* _AUFGABE 1_:
Beantworte anhand des Textes über die Polizeikosten beim WEF die folgenden Fragen:
(a) Woran stört sich Beat Villiger in Bezug auf seine Polizisten?
(b) Was geschah laut Villiger mit seinem Antrag bei der Konferenz der kantonalen Polizeidirektoren?
(c) Welche zwei Ämter hat Urs Hofmann inne?
* _AUFGABE 2_:
Schreibe den Text über die Polizeikosten beim WEF nach seinem letzten Satz weiter.

=== VORLIEGENDER TEXT ===

Ein Dorn im Auge sind die Kosten Beat Villiger. Der Zuger Polizeidirektor findet es zwar wichtig, dass sich die Kantone gegenseitig aushelfen. Er stört sich aber daran, dass seine Polizisten mit Überstunden nach Hause kommen und die Vollkosten nicht bezahlt sind. «Ich sehe nicht ein, weshalb man hier nicht kostendeckend fährt», so Villiger. Mit Blick auf das Vermögen und den teils privaten Charakter des WEF könne man sich auch fragen, inwieweit es sich um eine Veranstaltung handle, an welche die Kantone einen Beitrag leisten sollten. Zudem gebe es unter den Kantonen bereits den Finanzausgleich. Der Zuger Sicherheitsdirektor hat bereits vor einigen Jahren bei der Konferenz der kantonalen Polizeidirektoren angeregt, «die Entschädigungshöhe zu überprüfen». Sein Antrag wurde damals angenommen. «Es ist aber nichts passiert.»
Kantone: Solidarität statt Erbsenzählerei
Keinen Handlungsbedarf sieht dagegen Urs Hofmann, Aargauer Regierungsrat und Präsident der kantonalen Polizeidirektoren. «Nicht jeder Kanton kann für ein Ereignis, das einmal pro Jahr stattfindet, genügend Polizisten in der Reserve haben», so Hofmann. Deshalb sei es wichtig, dass sich die Kantone – ob nun beim WEF oder bei risikoreichen Fussballspielen – untereinander aushelfen. «Dieses System funktioniert.»

=== BEREITGESTELLTE ANGABEN ===

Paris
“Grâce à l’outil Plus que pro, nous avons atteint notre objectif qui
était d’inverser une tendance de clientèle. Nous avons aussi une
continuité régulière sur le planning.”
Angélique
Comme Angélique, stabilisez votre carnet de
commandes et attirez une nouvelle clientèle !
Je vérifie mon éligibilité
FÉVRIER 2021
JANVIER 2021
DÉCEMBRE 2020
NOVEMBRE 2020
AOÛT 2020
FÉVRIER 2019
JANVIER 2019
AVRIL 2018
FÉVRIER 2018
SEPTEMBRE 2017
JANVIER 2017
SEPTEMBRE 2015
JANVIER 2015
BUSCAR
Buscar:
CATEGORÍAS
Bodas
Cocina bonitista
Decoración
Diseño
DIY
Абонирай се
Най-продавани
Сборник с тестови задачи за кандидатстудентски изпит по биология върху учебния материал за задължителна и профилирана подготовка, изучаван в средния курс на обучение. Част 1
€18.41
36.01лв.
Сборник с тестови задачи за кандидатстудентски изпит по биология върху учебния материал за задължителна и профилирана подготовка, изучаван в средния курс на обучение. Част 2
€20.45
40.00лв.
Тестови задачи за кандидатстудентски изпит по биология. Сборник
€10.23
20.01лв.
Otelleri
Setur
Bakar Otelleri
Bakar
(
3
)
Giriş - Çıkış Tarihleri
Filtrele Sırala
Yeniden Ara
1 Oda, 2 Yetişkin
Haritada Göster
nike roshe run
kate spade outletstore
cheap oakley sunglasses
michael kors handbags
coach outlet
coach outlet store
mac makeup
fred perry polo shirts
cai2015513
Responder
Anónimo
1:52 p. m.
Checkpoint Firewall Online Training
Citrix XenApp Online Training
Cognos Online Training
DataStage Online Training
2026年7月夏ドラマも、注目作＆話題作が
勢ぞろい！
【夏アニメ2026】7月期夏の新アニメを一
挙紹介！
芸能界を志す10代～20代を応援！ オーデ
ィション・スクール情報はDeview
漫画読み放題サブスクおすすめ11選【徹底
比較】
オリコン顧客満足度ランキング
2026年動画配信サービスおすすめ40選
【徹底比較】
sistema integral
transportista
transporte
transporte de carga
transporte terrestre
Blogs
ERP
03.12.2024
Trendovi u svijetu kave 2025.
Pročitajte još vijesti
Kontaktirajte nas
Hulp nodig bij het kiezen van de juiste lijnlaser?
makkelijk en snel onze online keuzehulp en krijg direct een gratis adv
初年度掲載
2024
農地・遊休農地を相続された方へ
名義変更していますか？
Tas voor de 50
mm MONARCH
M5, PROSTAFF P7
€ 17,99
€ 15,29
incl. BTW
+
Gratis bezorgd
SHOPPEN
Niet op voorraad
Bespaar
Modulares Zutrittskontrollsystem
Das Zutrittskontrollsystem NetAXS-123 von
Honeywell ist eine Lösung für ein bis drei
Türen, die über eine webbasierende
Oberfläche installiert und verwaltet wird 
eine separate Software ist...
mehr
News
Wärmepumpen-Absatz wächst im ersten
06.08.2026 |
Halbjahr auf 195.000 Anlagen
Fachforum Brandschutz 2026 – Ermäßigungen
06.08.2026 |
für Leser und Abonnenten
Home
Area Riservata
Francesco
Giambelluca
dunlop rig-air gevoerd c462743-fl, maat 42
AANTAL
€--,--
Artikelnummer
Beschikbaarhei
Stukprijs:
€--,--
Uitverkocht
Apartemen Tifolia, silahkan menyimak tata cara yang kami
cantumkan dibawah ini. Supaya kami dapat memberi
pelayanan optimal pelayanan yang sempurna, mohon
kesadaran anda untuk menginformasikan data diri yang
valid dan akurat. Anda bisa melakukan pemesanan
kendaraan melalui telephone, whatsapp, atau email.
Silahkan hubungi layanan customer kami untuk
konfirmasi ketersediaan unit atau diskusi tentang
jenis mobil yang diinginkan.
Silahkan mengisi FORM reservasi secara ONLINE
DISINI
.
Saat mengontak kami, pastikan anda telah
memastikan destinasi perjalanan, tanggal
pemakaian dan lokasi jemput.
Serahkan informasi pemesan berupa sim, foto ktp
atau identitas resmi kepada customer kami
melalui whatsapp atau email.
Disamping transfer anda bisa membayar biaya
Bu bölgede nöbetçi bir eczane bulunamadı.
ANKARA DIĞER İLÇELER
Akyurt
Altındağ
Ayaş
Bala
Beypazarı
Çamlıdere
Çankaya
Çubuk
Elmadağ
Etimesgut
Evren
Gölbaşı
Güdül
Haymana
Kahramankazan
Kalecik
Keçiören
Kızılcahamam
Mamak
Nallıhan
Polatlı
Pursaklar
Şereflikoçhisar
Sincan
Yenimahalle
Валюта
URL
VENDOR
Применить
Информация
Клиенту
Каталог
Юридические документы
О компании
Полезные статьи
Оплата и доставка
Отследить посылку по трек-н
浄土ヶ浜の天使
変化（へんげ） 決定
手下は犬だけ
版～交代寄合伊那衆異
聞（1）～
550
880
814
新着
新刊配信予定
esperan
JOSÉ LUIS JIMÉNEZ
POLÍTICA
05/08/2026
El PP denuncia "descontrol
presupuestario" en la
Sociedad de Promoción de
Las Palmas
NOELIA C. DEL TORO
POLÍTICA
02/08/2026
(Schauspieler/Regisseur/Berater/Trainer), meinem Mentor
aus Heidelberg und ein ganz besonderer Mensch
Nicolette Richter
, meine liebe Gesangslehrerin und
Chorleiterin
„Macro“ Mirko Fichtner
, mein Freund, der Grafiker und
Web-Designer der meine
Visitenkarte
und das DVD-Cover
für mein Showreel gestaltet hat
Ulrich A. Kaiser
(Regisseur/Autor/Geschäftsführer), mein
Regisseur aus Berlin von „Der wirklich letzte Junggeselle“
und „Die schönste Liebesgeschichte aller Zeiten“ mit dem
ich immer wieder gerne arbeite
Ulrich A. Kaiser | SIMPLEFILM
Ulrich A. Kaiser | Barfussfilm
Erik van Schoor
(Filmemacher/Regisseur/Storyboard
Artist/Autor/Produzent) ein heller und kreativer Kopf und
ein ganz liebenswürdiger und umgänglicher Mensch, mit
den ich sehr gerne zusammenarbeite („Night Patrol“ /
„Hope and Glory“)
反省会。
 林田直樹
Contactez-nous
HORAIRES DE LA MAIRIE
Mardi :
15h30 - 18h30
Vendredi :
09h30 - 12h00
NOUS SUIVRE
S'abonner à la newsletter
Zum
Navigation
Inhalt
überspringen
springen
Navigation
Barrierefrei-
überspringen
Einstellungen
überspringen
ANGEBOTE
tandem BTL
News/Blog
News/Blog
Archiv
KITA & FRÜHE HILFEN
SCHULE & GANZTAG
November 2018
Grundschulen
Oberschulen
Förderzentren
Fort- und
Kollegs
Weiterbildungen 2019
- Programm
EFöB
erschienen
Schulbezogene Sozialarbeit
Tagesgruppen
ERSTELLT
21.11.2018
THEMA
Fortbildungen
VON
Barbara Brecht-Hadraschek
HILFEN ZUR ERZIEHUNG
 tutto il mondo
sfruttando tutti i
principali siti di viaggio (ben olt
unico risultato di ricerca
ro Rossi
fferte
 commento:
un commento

===

* _ERWARTETE ANTWORT 1_:
(a) Daran, dass seine Polizisten mit Überstunden nach Hause kommen und die Vollkosten nicht bezahlt sind.
(b) Er wurde angenommen, aber es ist nichts passiert.
(c) Er ist Aargauer Regierungsrat und Präsident der kantonalen Polizeidirektoren.

* _ERWARTETE ANTWORT 2_:
Und die Kosten? Zwar würden die Vollkosten mit den 600 Franken pro Mann und Tag nicht gedeckt. «Letztlich haben die meisten Kantone keine Zusatzausgaben, wenn ihre Polizisten am WEF Dienst leisten», sagt Hofmann. Die einzige Folge der Einsätze sei, «dass weniger Polizisten für die normale Polizeitätigkeit zur Verfügung stehen». Wie Hofmann betont man auch in Schwyz, Luzern oder Solothurn den Solidaritätsgedanken.
Noch bis Ende 2021 dauert die Vereinbarung mit dem WEF über die Zahlung der 2,25 Millionen Franken pro Jahr. Wird der Kanton Graubünden danach vom WEF mehr Geld verlangen? André Kraske von der Stabsstelle des zuständigen Ausschusses der Bündner Regierung gibt zu bedenken: «Für die Sicherheit von völkerrechtlich geschützten Personen ist grundsätzlich der Staat verantwortlich.»
So oder so dürfte sich der Aufwand zumindest für den Kanton Graubünden lohnen: Das WEF generiert laut einer Studie der Universität St.Gallen rund 60 Mio. Franken Umsatz in Davos. Für den Bund, Graubünden und Davos gibt es rund 10 Mio. Franken Steuereinnahmen aufgrund des WEF.